In 1985, RDI Video Systems released the Halcyon, a home video game console with a built-in laser disc player. Besides that, its main claim to fame was its patented voice recognition system, where all input would be handled by speaking into an attached microphone.
"Innovative", but only two video games were released before RDI went belly-up. And as this early demonstration shows, its easy to understand why: the average user had to eye-roll their way through three or four minutes worth of labored, electronically monotone pillow talk before the Halcyon would even let you play a damn game.
I love this clip. From the stuttery, uncomfortable RDI Spokesman's insistence that the Halcyon is just like 2001's HAL-9000 (a computer system mostly known for licking an extraterrestrial Monolith and going on a mass-murder rampage) to the shimmer of grease on all the veteran broadcast men, it's a masterpiece of unintentional humor.
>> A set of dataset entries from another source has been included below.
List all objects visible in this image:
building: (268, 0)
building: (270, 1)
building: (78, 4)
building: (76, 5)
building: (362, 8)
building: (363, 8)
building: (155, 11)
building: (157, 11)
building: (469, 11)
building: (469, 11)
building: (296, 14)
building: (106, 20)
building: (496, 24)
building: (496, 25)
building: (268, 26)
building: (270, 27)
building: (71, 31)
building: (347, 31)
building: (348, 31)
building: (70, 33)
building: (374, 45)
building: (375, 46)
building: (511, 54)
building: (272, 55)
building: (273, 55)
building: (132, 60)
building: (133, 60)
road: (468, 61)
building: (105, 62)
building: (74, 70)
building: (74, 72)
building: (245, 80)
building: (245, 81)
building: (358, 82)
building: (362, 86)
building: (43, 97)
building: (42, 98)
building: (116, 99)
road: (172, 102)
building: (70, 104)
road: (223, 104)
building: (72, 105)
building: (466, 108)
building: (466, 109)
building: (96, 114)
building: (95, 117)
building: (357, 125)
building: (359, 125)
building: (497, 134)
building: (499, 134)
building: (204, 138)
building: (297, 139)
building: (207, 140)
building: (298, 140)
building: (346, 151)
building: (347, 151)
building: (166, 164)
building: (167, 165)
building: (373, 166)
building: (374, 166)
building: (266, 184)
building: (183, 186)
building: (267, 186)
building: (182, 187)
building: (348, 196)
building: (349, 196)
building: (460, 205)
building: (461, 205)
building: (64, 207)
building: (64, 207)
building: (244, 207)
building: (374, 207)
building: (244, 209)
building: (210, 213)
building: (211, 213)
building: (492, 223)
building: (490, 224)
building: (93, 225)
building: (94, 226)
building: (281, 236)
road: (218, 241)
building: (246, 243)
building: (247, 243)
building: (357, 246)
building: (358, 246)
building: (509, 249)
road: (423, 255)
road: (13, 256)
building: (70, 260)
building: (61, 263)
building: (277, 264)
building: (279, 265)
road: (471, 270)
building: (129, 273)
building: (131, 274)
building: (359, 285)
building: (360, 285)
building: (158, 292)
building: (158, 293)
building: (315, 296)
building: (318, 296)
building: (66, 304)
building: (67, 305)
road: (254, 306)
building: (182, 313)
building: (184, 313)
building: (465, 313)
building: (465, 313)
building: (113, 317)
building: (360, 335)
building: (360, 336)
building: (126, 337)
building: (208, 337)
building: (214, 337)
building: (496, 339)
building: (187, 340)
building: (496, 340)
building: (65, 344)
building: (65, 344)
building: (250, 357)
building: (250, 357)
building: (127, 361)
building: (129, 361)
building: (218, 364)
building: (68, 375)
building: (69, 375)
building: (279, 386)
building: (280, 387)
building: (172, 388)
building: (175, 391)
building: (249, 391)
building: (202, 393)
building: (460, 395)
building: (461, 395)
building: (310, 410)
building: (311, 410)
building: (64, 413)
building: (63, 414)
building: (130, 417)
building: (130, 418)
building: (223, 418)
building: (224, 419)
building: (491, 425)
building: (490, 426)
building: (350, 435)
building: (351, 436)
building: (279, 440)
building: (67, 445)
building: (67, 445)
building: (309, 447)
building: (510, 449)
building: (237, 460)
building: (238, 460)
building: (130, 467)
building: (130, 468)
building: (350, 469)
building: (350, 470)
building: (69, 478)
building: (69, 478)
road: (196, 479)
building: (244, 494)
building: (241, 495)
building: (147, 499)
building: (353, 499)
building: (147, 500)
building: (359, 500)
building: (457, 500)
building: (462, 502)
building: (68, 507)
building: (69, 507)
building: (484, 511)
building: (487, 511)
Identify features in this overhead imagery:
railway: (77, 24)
You could slap it up on BBC's Look Around You site completely unchanged and everyone would assume it was a masterful parody.
Every time you pine for the retro-future of decades past, keep in mind this little exchange, as The Computer Chronicles host tries to get the Halcyon to accept his voice command.
Broadcaster: Sorry, HAL.
Broadcaster (emphatically): ONE.
HAL: SPEAK CON-SIS-TENT-LY, STU-ART.
This is the future we all were promised!